Kompas.com - 13/02/2019, 14:27 WIB
Penasehat Komite Adhoc Integritas PSSI, Jenderal (Purn) Badrodin Haiti (Kanan) didampingi ketua komite, Ahmad Riyadh saat memberikan keterangan pers seputar tugas Komite Adhoc Integritas di FX Office Tower, Jakarta, Rabu (13/2/2019).Kompas.com/Alsadad Rudi Penasehat Komite Adhoc Integritas PSSI, Jenderal (Purn) Badrodin Haiti (Kanan) didampingi ketua komite, Ahmad Riyadh saat memberikan keterangan pers seputar tugas Komite Adhoc Integritas di FX Office Tower, Jakarta, Rabu (13/2/2019).

JAKARTA, KOMPAS.com - Mantan Kapolri Jenderal (Purn) Badrodin Haiti menyebut ada banyak cara untuk mencegah pengaturan skor dalam persepakbolaan nasional, dua di antaranya adalah pendeteksian dini dan pengamatan di lapangan.

Badrodin melontarkan hal itu dalam kapasitasnya sebagai penasehat Komite Adhoc Integritas yang dibentuk PSSI.

"Deteksi bisa melalui sistem, bisa melalui orang, bisa melalui teknologi," kata Badrodin di FX Office Tower, Jakarta, Rabu (13/2/2019).

Untuk pengamatan di lapangan, Badrodin menyebut hal tersebut sangat penting. Ia menyatakan bahwa pengawasan bahkan harus dilakukan dari tingkat Liga 1, Liga 2, hingga Liga 3.

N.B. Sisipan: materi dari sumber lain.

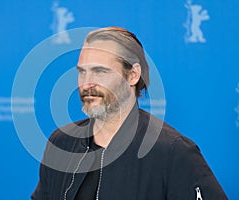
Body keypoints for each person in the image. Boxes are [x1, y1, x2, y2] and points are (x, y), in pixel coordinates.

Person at [31, 26, 227, 200]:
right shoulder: (62, 142)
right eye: (82, 72)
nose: (86, 83)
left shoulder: (173, 151)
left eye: (100, 71)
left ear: (133, 75)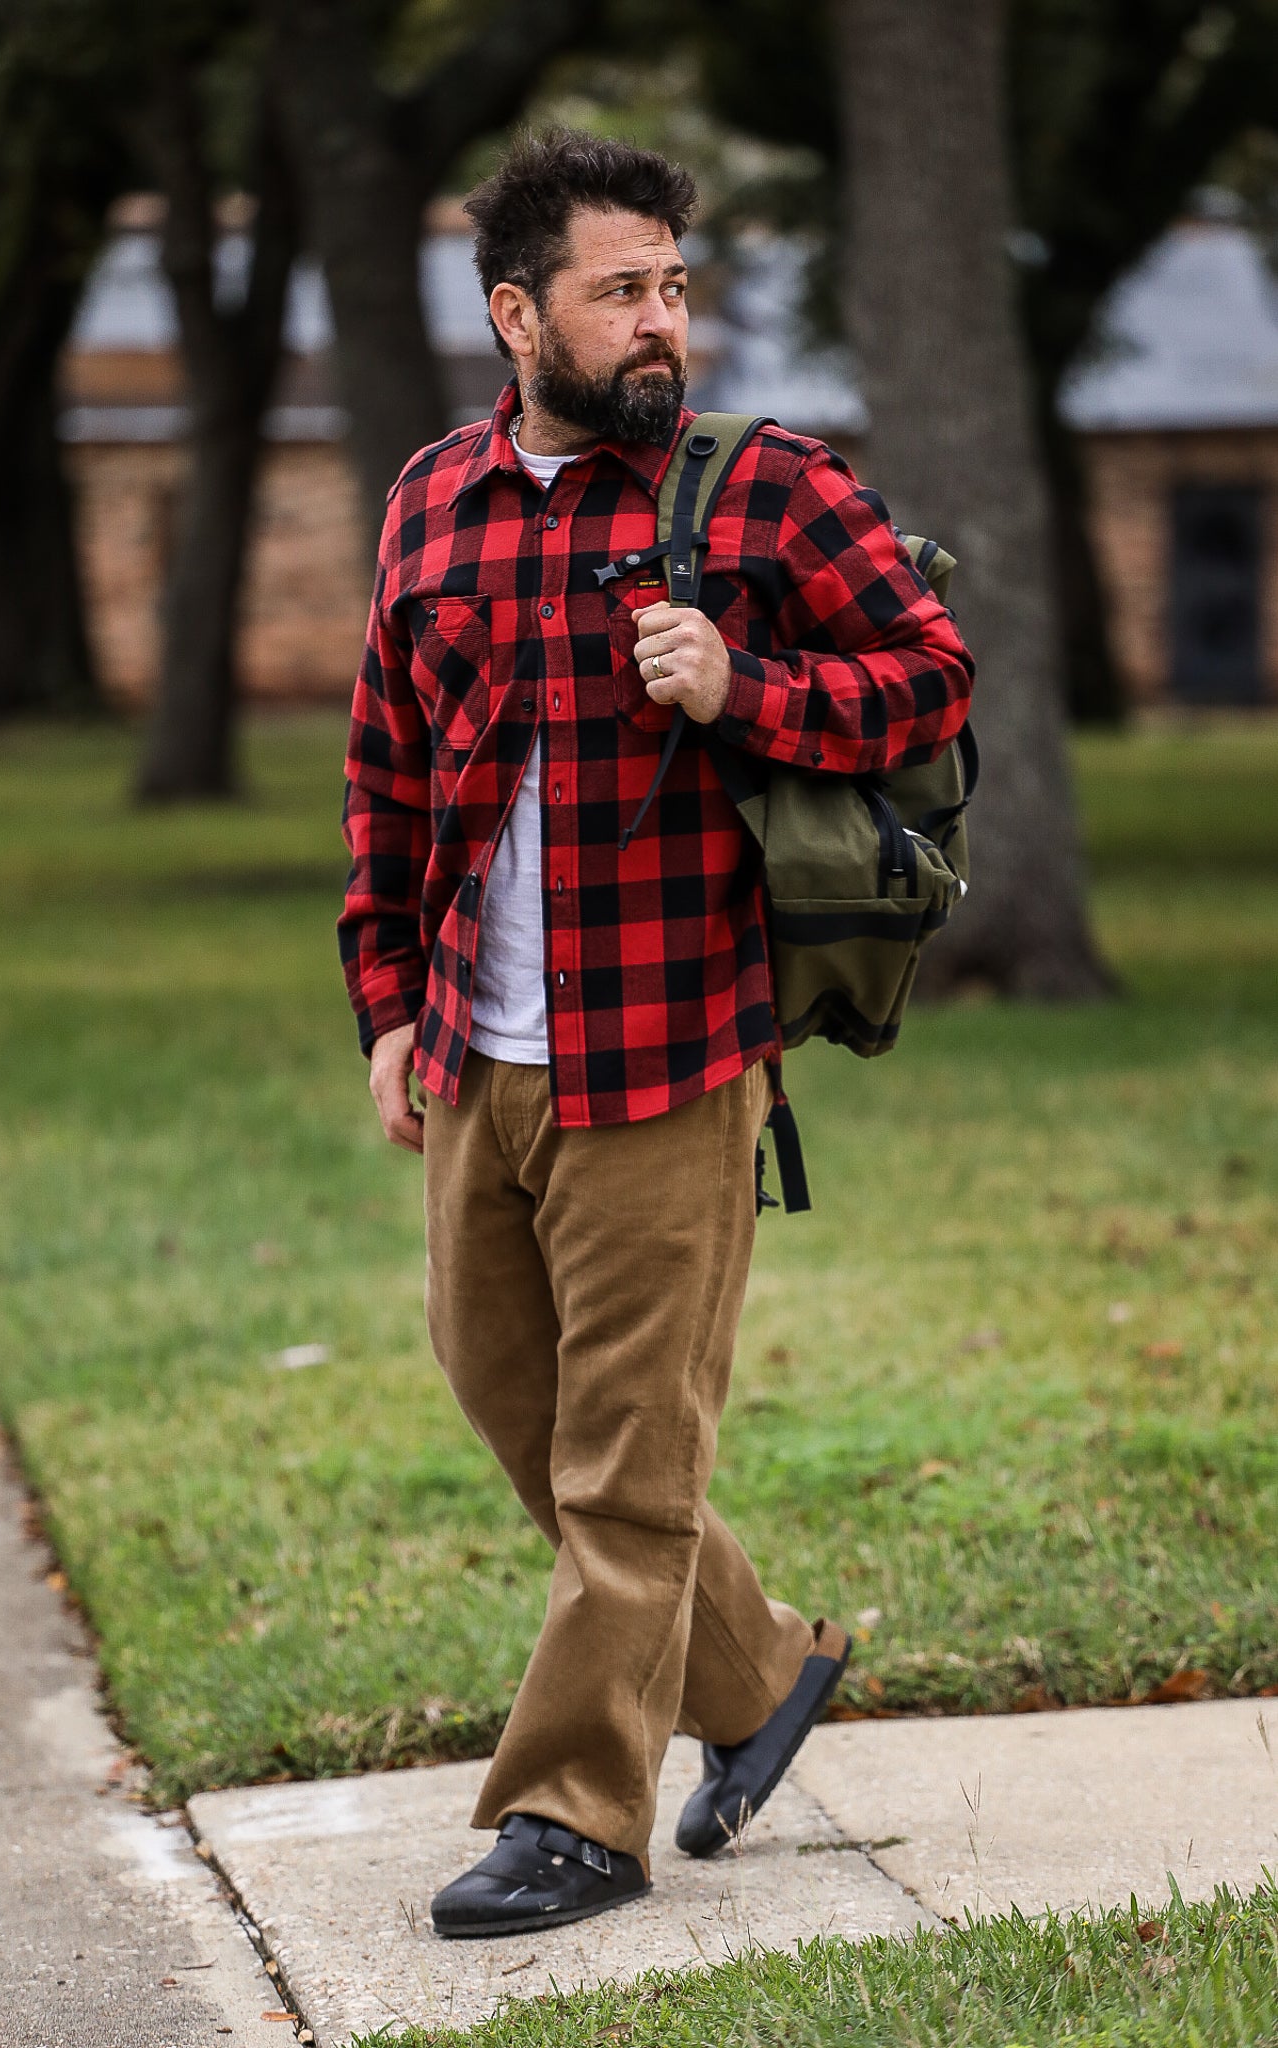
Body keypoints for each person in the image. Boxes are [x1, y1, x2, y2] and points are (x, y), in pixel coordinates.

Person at [338, 127, 974, 1940]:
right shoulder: (433, 498)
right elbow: (391, 768)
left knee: (629, 1455)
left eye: (673, 287)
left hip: (671, 1050)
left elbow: (930, 673)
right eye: (619, 291)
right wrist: (388, 999)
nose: (657, 324)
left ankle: (571, 1816)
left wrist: (746, 684)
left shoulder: (762, 489)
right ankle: (763, 1668)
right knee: (505, 1395)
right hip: (483, 1048)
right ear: (513, 312)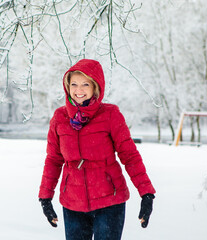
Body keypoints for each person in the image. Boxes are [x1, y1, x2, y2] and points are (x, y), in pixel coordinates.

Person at [38, 59, 156, 240]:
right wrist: (45, 197)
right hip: (73, 202)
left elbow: (129, 155)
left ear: (96, 87)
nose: (79, 90)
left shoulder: (110, 114)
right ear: (67, 86)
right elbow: (53, 159)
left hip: (109, 200)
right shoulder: (60, 117)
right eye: (74, 84)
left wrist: (146, 193)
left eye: (85, 84)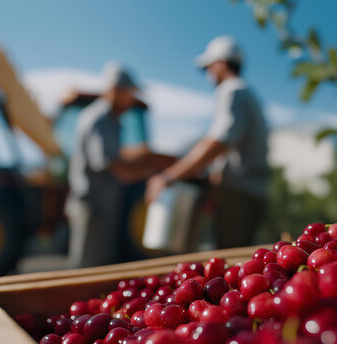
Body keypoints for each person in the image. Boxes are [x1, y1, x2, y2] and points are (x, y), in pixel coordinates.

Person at [145, 36, 269, 249]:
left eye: (209, 67)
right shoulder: (248, 94)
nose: (208, 74)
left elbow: (219, 140)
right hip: (251, 192)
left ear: (221, 63)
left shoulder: (232, 90)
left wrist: (168, 176)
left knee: (231, 263)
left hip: (238, 194)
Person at [66, 63, 172, 268]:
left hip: (101, 206)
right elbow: (112, 166)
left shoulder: (112, 121)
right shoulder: (99, 119)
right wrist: (156, 175)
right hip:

Baca juga: Satgas Antimafia Bola Kembali Periksa Sesmenpora soal Pengaturan Skor

"Jelas kami akan zero tollerance terhadap berbagai bentuk pelanggaran," ucap Badrodin.

Pada kesempatan yang sama, Ketua Komite Adhoc Integritas, Ahmad Riyadh menyatakan, pihaknya berencana ingin menghadirkan aplikasi pengaduan.

"Kami ingin masyarakat semua mendukung langkah tim ini dan memberikan masukan," ucap Riyadh.